* Source extract *
* * * *

Ah, jurls, I finished my book. And it's kind of like having a big poop-- feels great to get it out, but when it won't flush it ruins your day. I've got a finished book and....so what? Now I want it to be published, somehow, somewhere, some way.
But what does a mom/lawyer in Dallas, Texas know about getting published? Nada, but thanks to the internets I've learned a few things. First of all you can't hardly get published without an agent (but it's real hard to get an agent if you haven't been published).
Second of all, you need a really super duper, awesome Query Letter to send out to agents. Brief, to the point, with just enough suck up to convince a total stranger with better things to do, they should spend several hours of their life reading your sad little tale.
Third of all, if you're a mom/lawyer in Dallas, Texas you're pretty much screwed.
This is the part I've always dreaded. Writing the book was easy, it's the begging someone, anyone to please, please love me that is heartbreaking. Writing my Query Letter felt a bit like writing a dating profile except with less chance of success. "Hi, my book is titled The Fat Rules and it loves bubble baths and sleeping ten hours a day. It's turn offs include being read in the bathroom and rejection."

* * * *

* Data excerpts *
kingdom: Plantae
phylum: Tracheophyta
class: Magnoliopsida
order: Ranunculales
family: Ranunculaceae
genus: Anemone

* * * *

* Instruction *
In the blog post about finishing a book and seeking publication, what is the book's title? The records have nothing to do with this.

* Written response *
The Fat Rules